(TASK BRIEF)
Please print out the entries below unchanged and skip the images.

──────── EXERCISE DATA

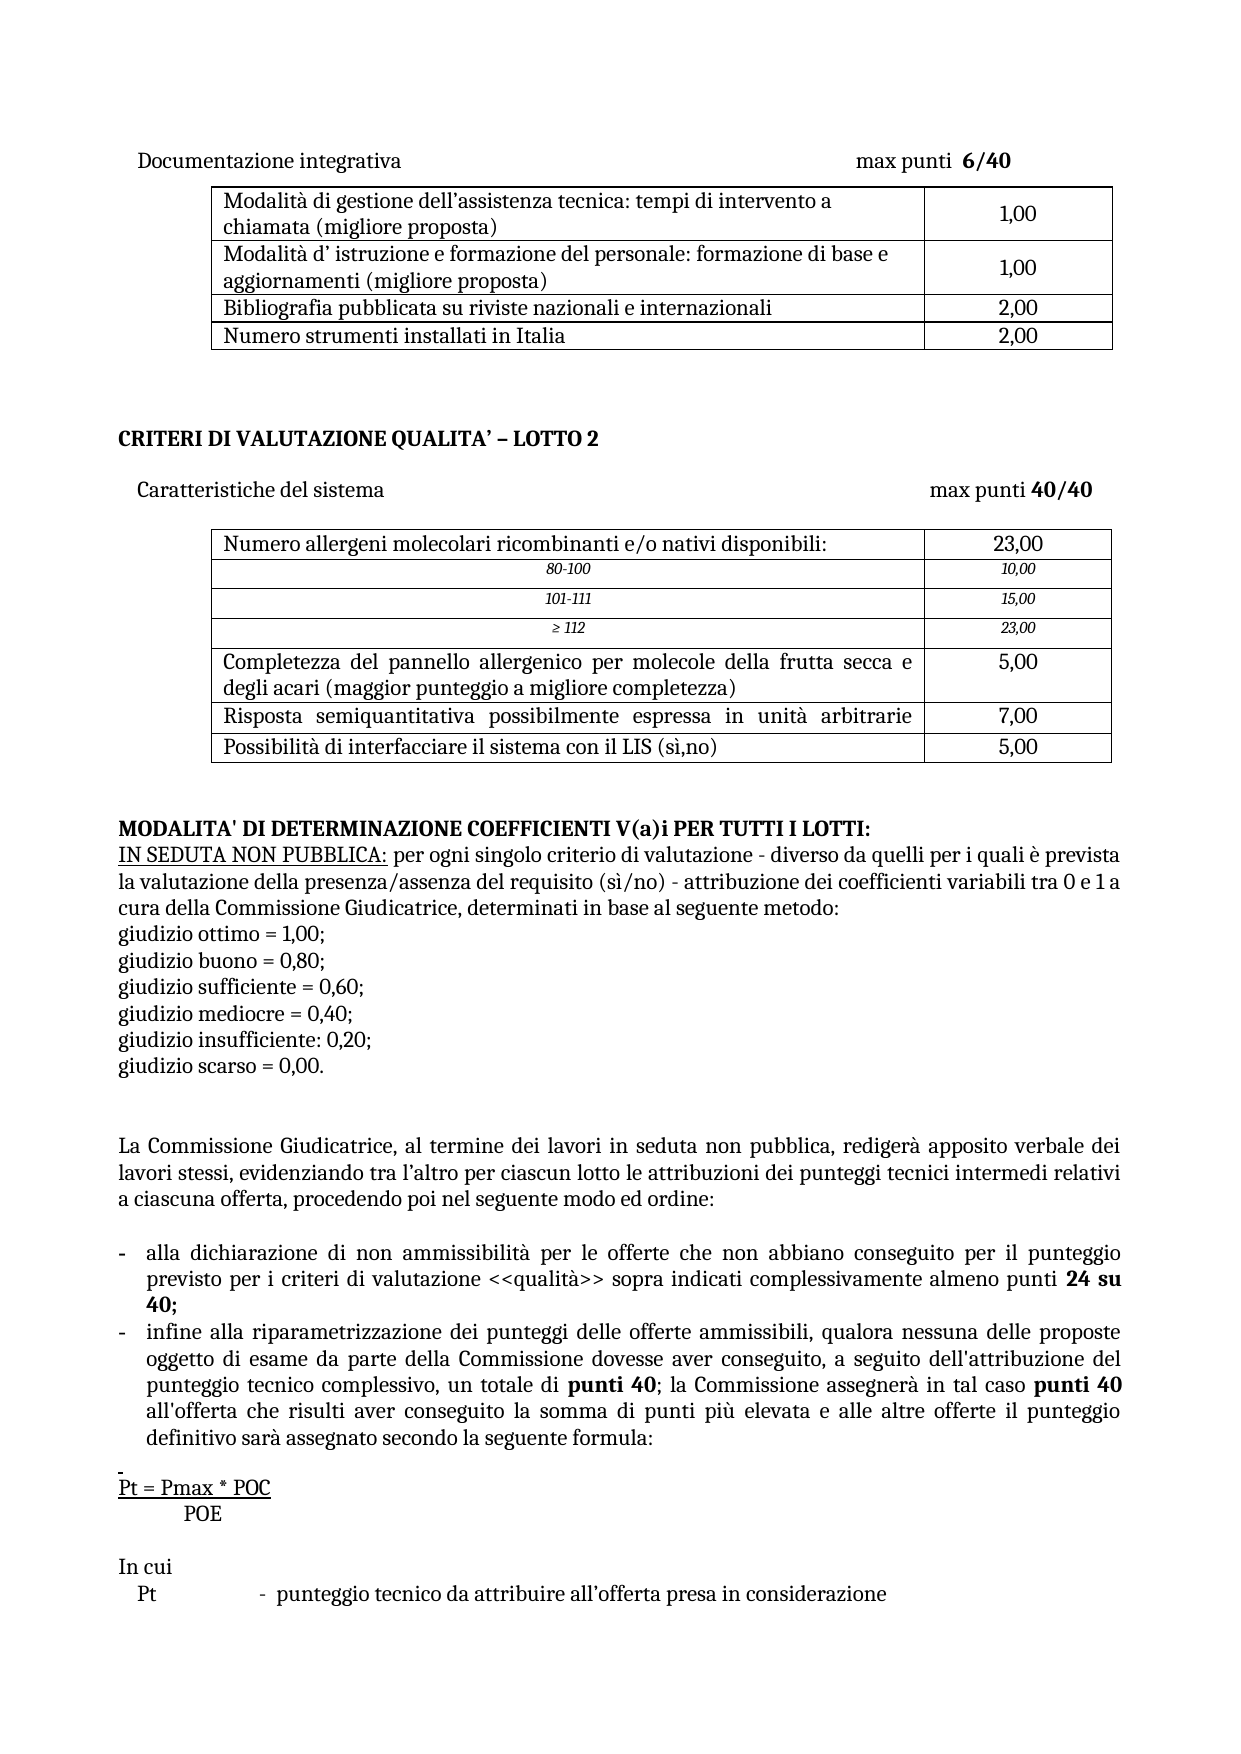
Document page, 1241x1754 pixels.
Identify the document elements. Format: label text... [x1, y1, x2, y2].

table_cell 5,00 [925, 734, 1111, 762]
table_cell 80-100 [212, 560, 924, 588]
table_header Modalità di gestione dell’assistenza tecnica: tempi di intervento a chiamata (migliore proposta) [212, 188, 924, 240]
text IN SEDUTA NON PUBBLICA: per ogni singolo criterio di valutazione - diverso da quelli per i quali è prevista la valutazione della presenza/assenza del requisito (sì/no) - attribuzione dei coefficienti variabili tra 0 e cura della Commissione Giudicatrice, determinati in base al seguente metodo: [118, 842, 1122, 921]
text MODALITA' DI DETERMINAZIONE COEFFICIENTI V(a)i PER TUTTI I LOTTI: [118, 816, 1122, 842]
text giudizio buono = 0,80; [118, 948, 1122, 974]
table_cell 101-111 [212, 589, 924, 618]
table_cell 5,00 [925, 649, 1111, 702]
table_cell 7,00 [925, 703, 1111, 732]
text Documentazione integrativa max punti 6/40 [137, 148, 1122, 174]
table_cell Completezza del pannello allergenico per molecole della frutta secca e degli acari (maggior punteggio a migliore completezza) [212, 649, 924, 702]
list alla dichiarazione di non ammissibilità per le offerte che non abbiano conseguito per il punteggio previsto per i criteri di valutazione <<qualità>> sopra indicati complessivamente almeno punti 24 su 40; [118, 1238, 1122, 1318]
table_cell Bibliografia pubblicata su riviste nazionali e internazionali [212, 295, 924, 321]
text giudizio sufficiente = 0,60; [118, 974, 1122, 1000]
text Pt = Pmax * POC [118, 1475, 1122, 1501]
text giudizio scarso = 0,00. [118, 1053, 1122, 1079]
table_cell 15,00 [925, 589, 1111, 618]
list infine alla riparametrizzazione dei punteggi delle offerte ammissibili, qualora nessuna delle proposte oggetto di esame da parte della Commissione dovesse aver conseguito, a seguito dell'attribuzione del punteggio tecnico complessivo, un totale di punti 40; assegnerà in tal caso punti 40 all'offerta che risulti aver conseguito la somma di punti più elevata e alle altre offerte il punteggio definitivo sarà assegnato secondo la seguente formula: [118, 1318, 1122, 1451]
table_header 23,00 [925, 530, 1111, 559]
table_cell ≥ 112 [212, 619, 924, 647]
table_cell Numero strumenti installati in Italia [212, 323, 924, 349]
text giudizio insufficiente: 0,20; [118, 1027, 1122, 1053]
table_header Numero allergeni molecolari ricombinanti e/o nativi disponibili: [212, 530, 924, 559]
subtitle CRITERI DI VALUTAZIONE QUALITA’ – LOTTO 2 [118, 426, 1122, 452]
text In cui [118, 1554, 1122, 1580]
table_cell 23,00 [925, 619, 1111, 647]
table_cell Possibilità di interfacciare il sistema con il LIS (sì,no) [212, 734, 924, 762]
text giudizio ottimo = 1,00; [118, 921, 1122, 948]
text Pt - punteggio tecnico da attribuire all’offerta presa in considerazione [137, 1580, 1122, 1607]
text La Commissione Giudicatrice, al termine dei lavori in seduta non pubblica, redigerà apposito verbale dei lavori stessi, evidenziando tra l’altro per ciascun lotto le attribuzioni dei punteggi tecnici intermedi relativi a ciascuna offerta, procedendo poi nel seguente modo ed ordine: [118, 1133, 1122, 1212]
table_cell 10,00 [925, 560, 1111, 588]
table_cell 2,00 [925, 295, 1112, 321]
text giudizio mediocre = 0,40; [118, 1000, 1122, 1027]
table_cell 2,00 [925, 323, 1112, 349]
table_cell 1,00 [925, 241, 1112, 294]
text POE [118, 1501, 1122, 1528]
table_cell Modalità d’ istruzione e formazione del personale: formazione di base e aggiornamenti (migliore proposta) [212, 241, 924, 294]
text Caratteristiche del sistema max punti 40/40 [137, 477, 1122, 503]
table_header 1,00 [925, 188, 1112, 240]
table_cell Risposta semiquantitativa possibilmente espressa in unità arbitrarie (sì,no) [212, 703, 924, 732]
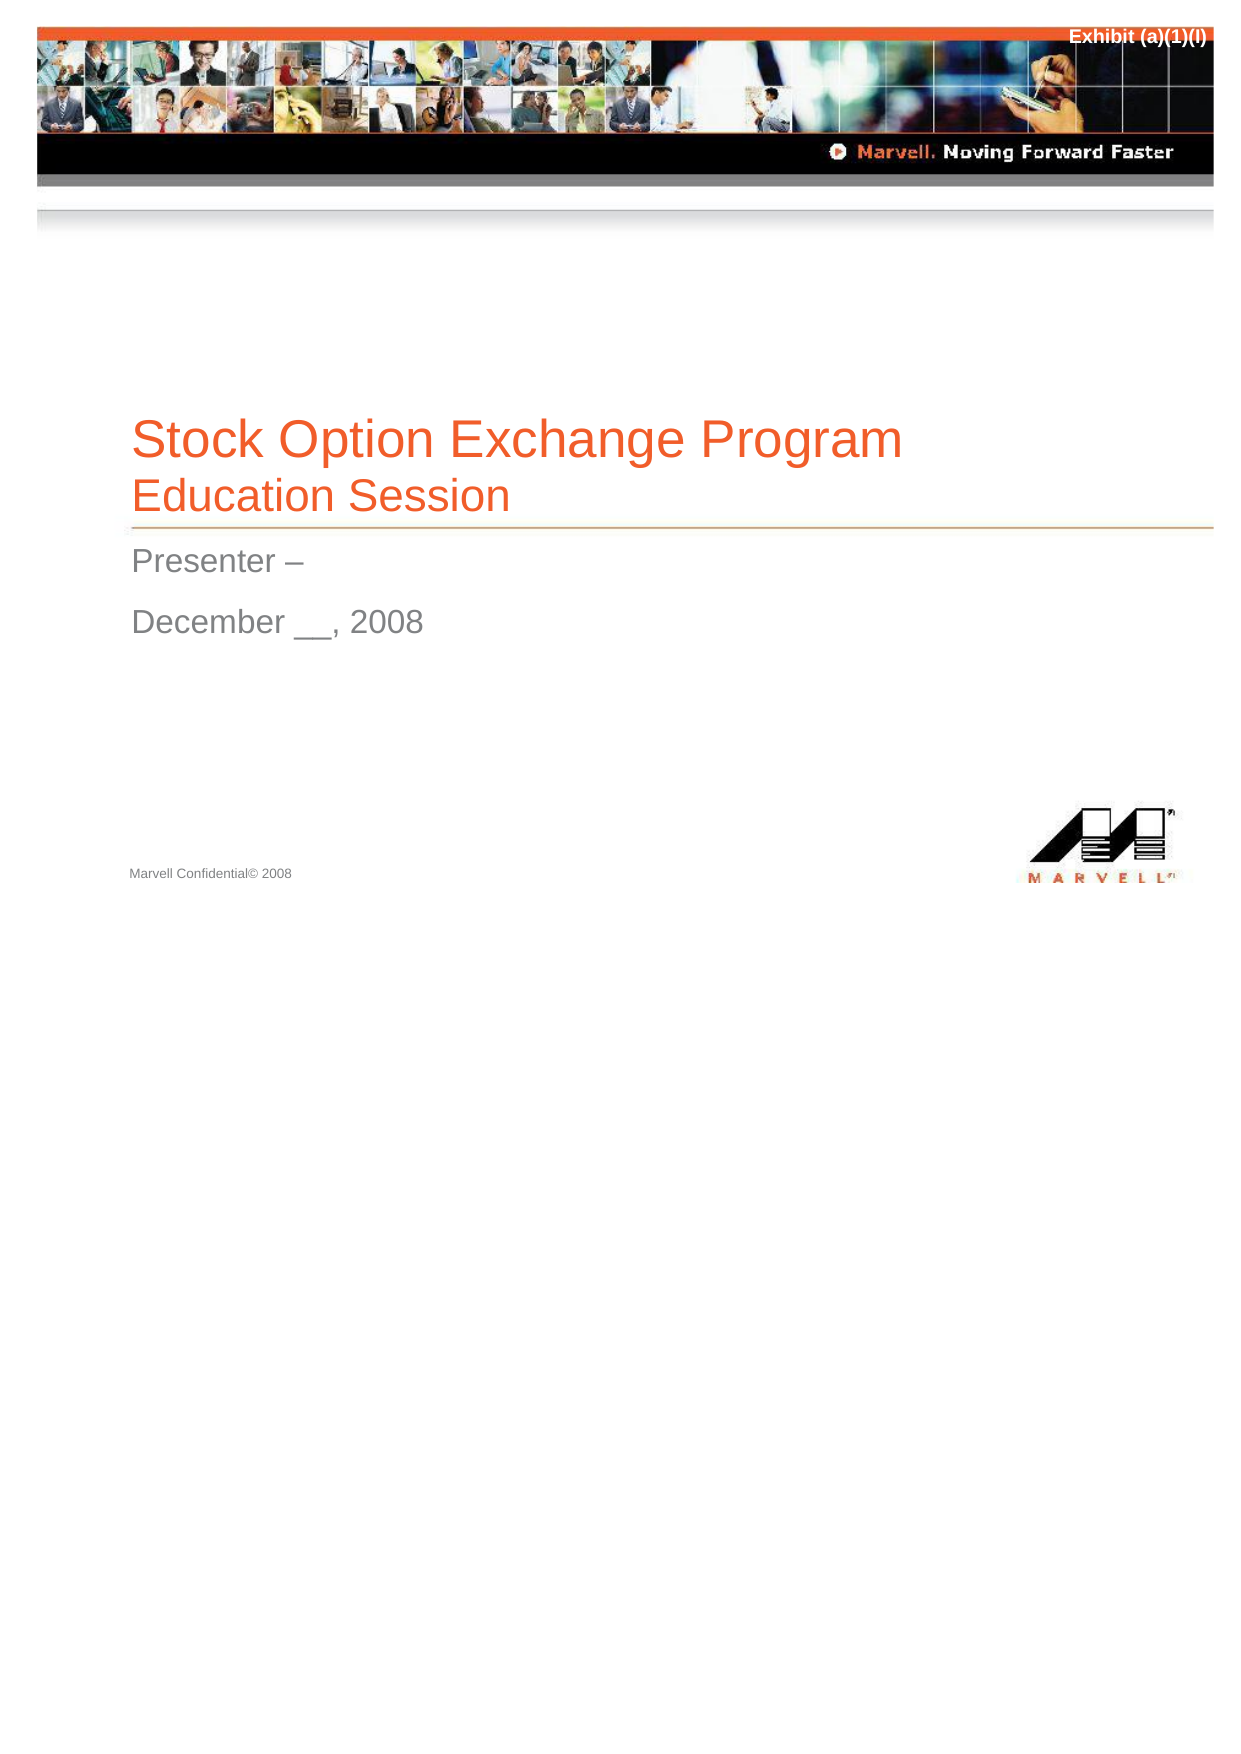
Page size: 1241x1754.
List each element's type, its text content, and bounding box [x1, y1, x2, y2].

text Exhibit (a)(1)(I) [129, 25, 1207, 48]
text Education Session [131, 468, 1207, 521]
text Marvell Confidential© 2008 [129, 866, 1207, 881]
text Stock Option Exchange Program [131, 407, 1207, 468]
text Presenter – [131, 541, 1207, 579]
text December __, 2008 [131, 602, 1207, 640]
picture [36, 26, 1214, 883]
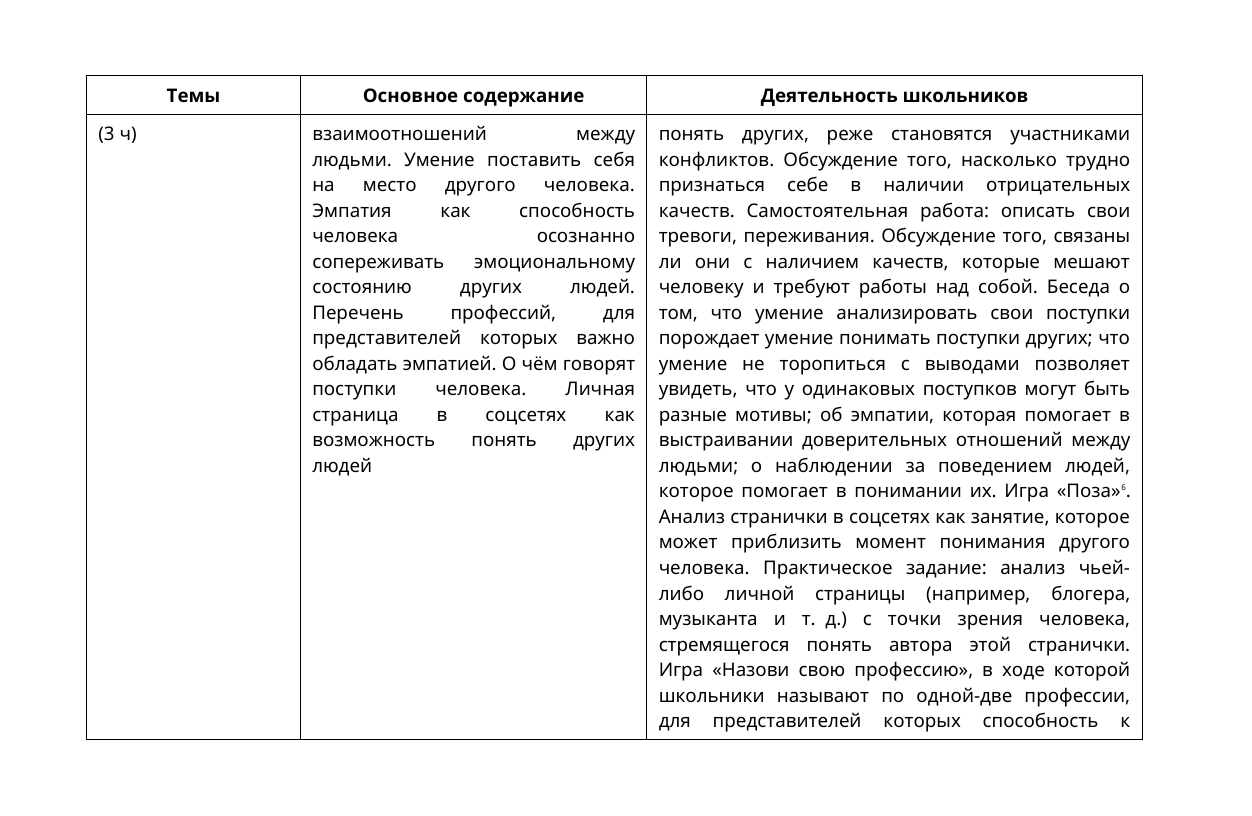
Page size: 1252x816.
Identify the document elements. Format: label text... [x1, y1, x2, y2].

table_header Темы [87, 76, 300, 113]
table_header Деятельность школьников [647, 76, 1142, 113]
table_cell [301, 115, 646, 739]
table_header Основное содержание [301, 76, 646, 113]
table_cell Я тебя понимаю (3 ч) [87, 115, 300, 739]
table_cell Дискуссия о том, почему люди, которые пытаются понять других, реже становятся участниками конфликтов. Обсуждение того, насколько трудно признаться себе в наличии отрицательных качеств. Самостоятельная работа: описать свои тревоги, переживания. Обсуждение того, связаны ли они с наличием качеств, которые мешают человеку и требуют работы над собой. Беседа о том, что умение анализировать свои поступки порождает умение понимать поступки других; что умение не торопиться с выводами позволяет увидеть, что у одинаковых поступков могут быть разные мотивы; об эмпатии, которая помогает в выстраивании доверительных отношений между людьми; о наблюдении за поведением людей, которое помогает в понимании их. Игра «Поза»6. Анализ странички в соцсетях как занятие, которое может приблизить момент понимания другого человека. Практическое задание: анализ чьей- либо личной страницы (например, блогера, музыканта и т. д.) с точки зрения человека, стремящегося понять автора этой странички. Игра «Назови свою профессию», в ходе которой школьники называют по одной-две профессии, для представителей которых способность к эмпатии является определяющей [647, 115, 1142, 739]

────────────────

(SOLUTION FOR THIS TASK)
Document page, 1241x1754 pixels.
Identify the document elements. Format: label text... [x1, y1, x2, y2].

table_cell 5,00 [925, 734, 1111, 762]
table_cell 80-100 [212, 560, 924, 588]
table_header Modalità di gestione dell’assistenza tecnica: tempi di intervento a chiamata (migliore proposta) [212, 188, 924, 240]
text IN SEDUTA NON PUBBLICA: per ogni singolo criterio di valutazione - diverso da quelli per i quali è prevista la valutazione della presenza/assenza del requisito (sì/no) - attribuzione dei coefficienti variabili tra 0 e cura della Commissione Giudicatrice, determinati in base al seguente metodo: [118, 842, 1122, 921]
text MODALITA' DI DETERMINAZIONE COEFFICIENTI V(a)i PER TUTTI I LOTTI: [118, 816, 1122, 842]
text giudizio buono = 0,80; [118, 948, 1122, 974]
table_cell 101-111 [212, 589, 924, 618]
table_cell 5,00 [925, 649, 1111, 702]
table_cell 7,00 [925, 703, 1111, 732]
text Documentazione integrativa max punti 6/40 [137, 148, 1122, 174]
table_cell Completezza del pannello allergenico per molecole della frutta secca e degli acari (maggior punteggio a migliore completezza) [212, 649, 924, 702]
list alla dichiarazione di non ammissibilità per le offerte che non abbiano conseguito per il punteggio previsto per i criteri di valutazione <<qualità>> sopra indicati complessivamente almeno punti 24 su 40; [118, 1238, 1122, 1318]
table_cell Bibliografia pubblicata su riviste nazionali e internazionali [212, 295, 924, 321]
text giudizio sufficiente = 0,60; [118, 974, 1122, 1000]
text Pt = Pmax * POC [118, 1475, 1122, 1501]
text giudizio scarso = 0,00. [118, 1053, 1122, 1079]
table_cell 15,00 [925, 589, 1111, 618]
list infine alla riparametrizzazione dei punteggi delle offerte ammissibili, qualora nessuna delle proposte oggetto di esame da parte della Commissione dovesse aver conseguito, a seguito dell'attribuzione del punteggio tecnico complessivo, un totale di punti 40; assegnerà in tal caso punti 40 all'offerta che risulti aver conseguito la somma di punti più elevata e alle altre offerte il punteggio definitivo sarà assegnato secondo la seguente formula: [118, 1318, 1122, 1451]
table_header 23,00 [925, 530, 1111, 559]
table_cell ≥ 112 [212, 619, 924, 647]
table_cell Numero strumenti installati in Italia [212, 323, 924, 349]
text giudizio insufficiente: 0,20; [118, 1027, 1122, 1053]
table_header Numero allergeni molecolari ricombinanti e/o nativi disponibili: [212, 530, 924, 559]
subtitle CRITERI DI VALUTAZIONE QUALITA’ – LOTTO 2 [118, 426, 1122, 452]
text In cui [118, 1554, 1122, 1580]
table_cell 23,00 [925, 619, 1111, 647]
table_cell Possibilità di interfacciare il sistema con il LIS (sì,no) [212, 734, 924, 762]
text giudizio ottimo = 1,00; [118, 921, 1122, 948]
text Pt - punteggio tecnico da attribuire all’offerta presa in considerazione [137, 1580, 1122, 1607]
text La Commissione Giudicatrice, al termine dei lavori in seduta non pubblica, redigerà apposito verbale dei lavori stessi, evidenziando tra l’altro per ciascun lotto le attribuzioni dei punteggi tecnici intermedi relativi a ciascuna offerta, procedendo poi nel seguente modo ed ordine: [118, 1133, 1122, 1212]
table_cell 10,00 [925, 560, 1111, 588]
table_cell 2,00 [925, 295, 1112, 321]
text giudizio mediocre = 0,40; [118, 1000, 1122, 1027]
table_cell 2,00 [925, 323, 1112, 349]
table_cell 1,00 [925, 241, 1112, 294]
text POE [118, 1501, 1122, 1528]
table_cell Modalità d’ istruzione e formazione del personale: formazione di base e aggiornamenti (migliore proposta) [212, 241, 924, 294]
text Caratteristiche del sistema max punti 40/40 [137, 477, 1122, 503]
table_header 1,00 [925, 188, 1112, 240]
table_cell Risposta semiquantitativa possibilmente espressa in unità arbitrarie (sì,no) [212, 703, 924, 732]
Page size: 1241x1754.
List each element's type, its text content, and bounding box [x1, y1, x2, y2].

text Exhibit (a)(1)(I) [129, 25, 1207, 48]
text Education Session [131, 468, 1207, 521]
text Marvell Confidential© 2008 [129, 866, 1207, 881]
text Stock Option Exchange Program [131, 407, 1207, 468]
text Presenter – [131, 541, 1207, 579]
text December __, 2008 [131, 602, 1207, 640]
picture [36, 26, 1214, 883]
Page size: 1252x816.
Identify the document elements. Format: label text... [x1, y1, x2, y2].

table_header Темы [87, 76, 300, 113]
table_header Деятельность школьников [647, 76, 1142, 113]
table_cell [301, 115, 646, 739]
table_header Основное содержание [301, 76, 646, 113]
table_cell Я тебя понимаю (3 ч) [87, 115, 300, 739]
table_cell Дискуссия о том, почему люди, которые пытаются понять других, реже становятся участниками конфликтов. Обсуждение того, насколько трудно признаться себе в наличии отрицательных качеств. Самостоятельная работа: описать свои тревоги, переживания. Обсуждение того, связаны ли они с наличием качеств, которые мешают человеку и требуют работы над собой. Беседа о том, что умение анализировать свои поступки порождает умение понимать поступки других; что умение не торопиться с выводами позволяет увидеть, что у одинаковых поступков могут быть разные мотивы; об эмпатии, которая помогает в выстраивании доверительных отношений между людьми; о наблюдении за поведением людей, которое помогает в понимании их. Игра «Поза»6. Анализ странички в соцсетях как занятие, которое может приблизить момент понимания другого человека. Практическое задание: анализ чьей- либо личной страницы (например, блогера, музыканта и т. д.) с точки зрения человека, стремящегося понять автора этой странички. Игра «Назови свою профессию», в ходе которой школьники называют по одной-две профессии, для представителей которых способность к эмпатии является определяющей [647, 115, 1142, 739]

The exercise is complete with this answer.